New Mexico Business Weekly: "New Mexico's health insurance companies will be required to put 85 percent of every premium dollar toward health care services, instead of to administrative costs and profits, under a bill passed by the state Legislature. Gov. Bill Richardson is expected to sign the legislation, known as House Bill 12, which was introduced by state Rep. John Heaton, D-Carlsbad. ... It's unclear how the measure will affect New Mexico's largest insurance companies. Heaton said that most companies are at or close to that 85 percent figure. ... The bill specifies what constitutes direct services. They include case and disease management, health education and promotion, preventive services and quality incentive payments to providers" (Domrzalski, 2/26). 

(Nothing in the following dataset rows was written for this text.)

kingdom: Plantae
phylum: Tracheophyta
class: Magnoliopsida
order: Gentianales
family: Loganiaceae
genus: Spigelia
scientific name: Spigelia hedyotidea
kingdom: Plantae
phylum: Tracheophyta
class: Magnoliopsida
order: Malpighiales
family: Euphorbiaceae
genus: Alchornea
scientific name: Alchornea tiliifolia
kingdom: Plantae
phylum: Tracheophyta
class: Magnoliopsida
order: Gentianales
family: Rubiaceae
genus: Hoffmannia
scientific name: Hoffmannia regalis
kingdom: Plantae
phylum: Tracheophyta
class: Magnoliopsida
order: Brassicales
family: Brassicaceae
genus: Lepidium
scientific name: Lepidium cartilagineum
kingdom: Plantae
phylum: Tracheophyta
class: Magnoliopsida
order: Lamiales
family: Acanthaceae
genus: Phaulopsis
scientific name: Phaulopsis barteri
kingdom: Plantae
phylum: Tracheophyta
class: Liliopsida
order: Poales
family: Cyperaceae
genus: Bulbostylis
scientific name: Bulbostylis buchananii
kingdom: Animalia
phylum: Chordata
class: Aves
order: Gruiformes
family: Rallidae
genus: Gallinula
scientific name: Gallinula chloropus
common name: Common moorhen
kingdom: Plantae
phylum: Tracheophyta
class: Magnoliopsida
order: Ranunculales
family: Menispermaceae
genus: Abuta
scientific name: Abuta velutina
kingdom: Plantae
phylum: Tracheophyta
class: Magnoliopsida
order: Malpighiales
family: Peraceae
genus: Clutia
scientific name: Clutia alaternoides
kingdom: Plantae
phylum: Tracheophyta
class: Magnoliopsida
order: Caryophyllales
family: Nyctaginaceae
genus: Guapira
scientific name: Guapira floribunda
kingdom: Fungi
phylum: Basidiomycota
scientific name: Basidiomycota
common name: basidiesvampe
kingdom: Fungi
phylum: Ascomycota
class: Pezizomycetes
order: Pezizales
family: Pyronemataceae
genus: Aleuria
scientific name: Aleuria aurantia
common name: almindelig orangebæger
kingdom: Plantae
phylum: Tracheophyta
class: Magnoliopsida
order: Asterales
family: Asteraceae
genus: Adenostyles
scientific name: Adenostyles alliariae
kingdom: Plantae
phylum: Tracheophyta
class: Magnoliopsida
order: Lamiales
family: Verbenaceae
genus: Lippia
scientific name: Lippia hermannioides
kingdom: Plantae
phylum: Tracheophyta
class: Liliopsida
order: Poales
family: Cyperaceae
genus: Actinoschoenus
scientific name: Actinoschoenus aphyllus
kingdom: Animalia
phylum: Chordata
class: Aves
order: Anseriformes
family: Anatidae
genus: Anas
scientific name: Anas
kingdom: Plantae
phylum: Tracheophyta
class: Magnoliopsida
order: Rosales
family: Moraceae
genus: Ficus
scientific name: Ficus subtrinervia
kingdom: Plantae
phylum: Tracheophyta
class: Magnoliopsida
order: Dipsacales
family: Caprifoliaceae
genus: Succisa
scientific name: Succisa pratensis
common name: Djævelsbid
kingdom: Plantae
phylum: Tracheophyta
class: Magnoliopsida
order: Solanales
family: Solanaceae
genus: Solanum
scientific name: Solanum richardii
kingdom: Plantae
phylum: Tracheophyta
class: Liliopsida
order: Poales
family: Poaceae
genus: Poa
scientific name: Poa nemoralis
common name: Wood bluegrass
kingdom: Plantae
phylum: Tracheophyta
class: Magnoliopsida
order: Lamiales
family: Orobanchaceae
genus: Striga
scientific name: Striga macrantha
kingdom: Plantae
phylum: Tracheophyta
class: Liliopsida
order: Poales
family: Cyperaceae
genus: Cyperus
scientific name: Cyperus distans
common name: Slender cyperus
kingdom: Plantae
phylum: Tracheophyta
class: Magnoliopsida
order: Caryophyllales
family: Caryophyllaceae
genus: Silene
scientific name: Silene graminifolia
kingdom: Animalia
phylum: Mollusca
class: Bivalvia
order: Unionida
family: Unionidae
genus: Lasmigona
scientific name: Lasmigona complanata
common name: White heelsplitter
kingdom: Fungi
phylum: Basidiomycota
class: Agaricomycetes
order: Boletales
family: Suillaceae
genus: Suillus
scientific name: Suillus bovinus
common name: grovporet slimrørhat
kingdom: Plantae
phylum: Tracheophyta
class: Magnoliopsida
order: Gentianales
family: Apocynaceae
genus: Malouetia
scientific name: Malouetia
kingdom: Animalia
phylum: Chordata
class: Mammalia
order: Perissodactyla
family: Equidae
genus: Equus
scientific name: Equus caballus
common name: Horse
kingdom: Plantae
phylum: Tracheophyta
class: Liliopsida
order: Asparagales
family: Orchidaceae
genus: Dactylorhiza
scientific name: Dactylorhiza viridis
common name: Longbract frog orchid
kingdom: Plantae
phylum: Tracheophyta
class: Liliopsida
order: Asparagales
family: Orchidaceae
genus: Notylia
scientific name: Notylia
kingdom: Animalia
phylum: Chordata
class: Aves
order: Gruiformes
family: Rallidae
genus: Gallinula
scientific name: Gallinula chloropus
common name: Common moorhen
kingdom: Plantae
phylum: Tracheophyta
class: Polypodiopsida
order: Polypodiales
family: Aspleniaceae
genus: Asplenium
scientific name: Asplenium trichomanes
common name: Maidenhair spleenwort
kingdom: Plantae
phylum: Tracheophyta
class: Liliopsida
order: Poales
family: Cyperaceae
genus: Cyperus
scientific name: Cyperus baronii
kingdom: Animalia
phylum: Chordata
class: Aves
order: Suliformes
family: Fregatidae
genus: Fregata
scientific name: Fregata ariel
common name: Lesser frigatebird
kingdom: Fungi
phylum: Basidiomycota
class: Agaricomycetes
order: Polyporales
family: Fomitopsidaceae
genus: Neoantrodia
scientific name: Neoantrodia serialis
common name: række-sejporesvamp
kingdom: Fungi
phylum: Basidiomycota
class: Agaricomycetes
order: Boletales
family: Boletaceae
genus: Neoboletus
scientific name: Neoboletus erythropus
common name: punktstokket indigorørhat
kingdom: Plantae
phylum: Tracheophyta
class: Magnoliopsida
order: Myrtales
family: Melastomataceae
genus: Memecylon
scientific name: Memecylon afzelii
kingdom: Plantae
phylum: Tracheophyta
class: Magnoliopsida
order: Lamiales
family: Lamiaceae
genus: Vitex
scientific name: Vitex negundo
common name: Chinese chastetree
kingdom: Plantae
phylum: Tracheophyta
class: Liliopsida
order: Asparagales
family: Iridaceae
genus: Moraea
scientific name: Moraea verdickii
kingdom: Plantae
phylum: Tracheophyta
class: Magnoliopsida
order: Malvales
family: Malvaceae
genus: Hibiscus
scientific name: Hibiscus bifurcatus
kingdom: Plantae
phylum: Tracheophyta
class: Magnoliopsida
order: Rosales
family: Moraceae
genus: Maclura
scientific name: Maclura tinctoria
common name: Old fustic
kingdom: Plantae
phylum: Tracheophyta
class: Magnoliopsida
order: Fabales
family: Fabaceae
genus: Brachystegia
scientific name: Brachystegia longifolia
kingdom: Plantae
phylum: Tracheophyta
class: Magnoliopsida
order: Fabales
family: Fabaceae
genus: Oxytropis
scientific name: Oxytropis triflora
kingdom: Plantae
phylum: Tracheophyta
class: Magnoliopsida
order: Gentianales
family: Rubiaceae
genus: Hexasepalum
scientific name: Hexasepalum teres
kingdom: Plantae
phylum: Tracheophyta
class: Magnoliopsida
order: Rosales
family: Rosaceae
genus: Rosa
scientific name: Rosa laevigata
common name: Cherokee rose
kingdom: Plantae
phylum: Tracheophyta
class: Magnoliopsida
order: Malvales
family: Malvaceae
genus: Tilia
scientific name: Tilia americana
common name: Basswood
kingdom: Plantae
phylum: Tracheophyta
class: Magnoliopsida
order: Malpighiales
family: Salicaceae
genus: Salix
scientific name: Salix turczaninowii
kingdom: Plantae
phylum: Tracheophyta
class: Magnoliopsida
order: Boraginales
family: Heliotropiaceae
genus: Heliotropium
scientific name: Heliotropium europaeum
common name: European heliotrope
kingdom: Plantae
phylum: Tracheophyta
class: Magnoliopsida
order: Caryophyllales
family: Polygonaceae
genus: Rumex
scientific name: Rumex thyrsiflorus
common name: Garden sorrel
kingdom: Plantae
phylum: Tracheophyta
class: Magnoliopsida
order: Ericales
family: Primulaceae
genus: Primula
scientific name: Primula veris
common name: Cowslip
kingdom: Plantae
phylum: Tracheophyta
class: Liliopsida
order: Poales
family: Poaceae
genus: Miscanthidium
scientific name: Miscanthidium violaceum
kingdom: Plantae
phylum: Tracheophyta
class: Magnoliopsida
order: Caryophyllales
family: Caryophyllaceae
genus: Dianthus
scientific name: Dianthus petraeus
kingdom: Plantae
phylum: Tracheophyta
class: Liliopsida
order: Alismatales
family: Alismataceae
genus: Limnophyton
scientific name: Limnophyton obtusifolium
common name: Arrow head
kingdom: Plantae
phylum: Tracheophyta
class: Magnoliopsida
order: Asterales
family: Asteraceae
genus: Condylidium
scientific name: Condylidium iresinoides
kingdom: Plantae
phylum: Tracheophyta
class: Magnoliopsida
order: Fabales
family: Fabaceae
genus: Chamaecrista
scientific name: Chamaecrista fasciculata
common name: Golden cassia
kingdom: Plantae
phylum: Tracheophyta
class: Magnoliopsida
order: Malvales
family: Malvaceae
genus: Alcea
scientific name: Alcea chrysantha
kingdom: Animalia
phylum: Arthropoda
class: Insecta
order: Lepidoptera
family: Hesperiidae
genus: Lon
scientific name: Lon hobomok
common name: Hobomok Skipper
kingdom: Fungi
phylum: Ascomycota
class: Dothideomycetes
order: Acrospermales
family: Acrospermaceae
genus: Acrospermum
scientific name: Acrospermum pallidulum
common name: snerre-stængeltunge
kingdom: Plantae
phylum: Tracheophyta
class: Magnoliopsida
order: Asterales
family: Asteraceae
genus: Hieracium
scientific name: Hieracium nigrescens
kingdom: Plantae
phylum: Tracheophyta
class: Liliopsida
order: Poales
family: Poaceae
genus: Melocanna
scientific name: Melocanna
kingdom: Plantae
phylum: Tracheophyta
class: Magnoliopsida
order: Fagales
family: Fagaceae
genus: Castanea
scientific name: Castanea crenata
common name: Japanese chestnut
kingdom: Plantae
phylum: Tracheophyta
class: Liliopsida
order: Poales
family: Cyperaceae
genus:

The Boston Globe: "Massachusetts' exclusion of thousands of legal immigrants from state-subsidized health coverage is unconstitutional and should be struck down by the courts, according to a lawsuit filed yesterday by several of the affected immigrants. The lawsuit charges that the state's Connector Authority and its executive director, Jon Kingsdale, violated the immigrants' right to equal protection under the state and federal constitutions when the administrators last year cut their health coverage through the Commonwealth Care program because of a tight state budget" (Lazar, 2/26). 

The Associated Press/Fox News Milwaukee: Two bills passed by the Wisconsin Assembly, "doctors, nurses, dentists, chiropractors, pharmacists and other providers that operate in large groups would have to supply the median-billed charge for a service upon request. Hospitals would be required to list the charge information for treating 75 conditions they deal with the most frequently and insurers would have to provide an estimate of out-of-pocket cost for a health care service" (2/25).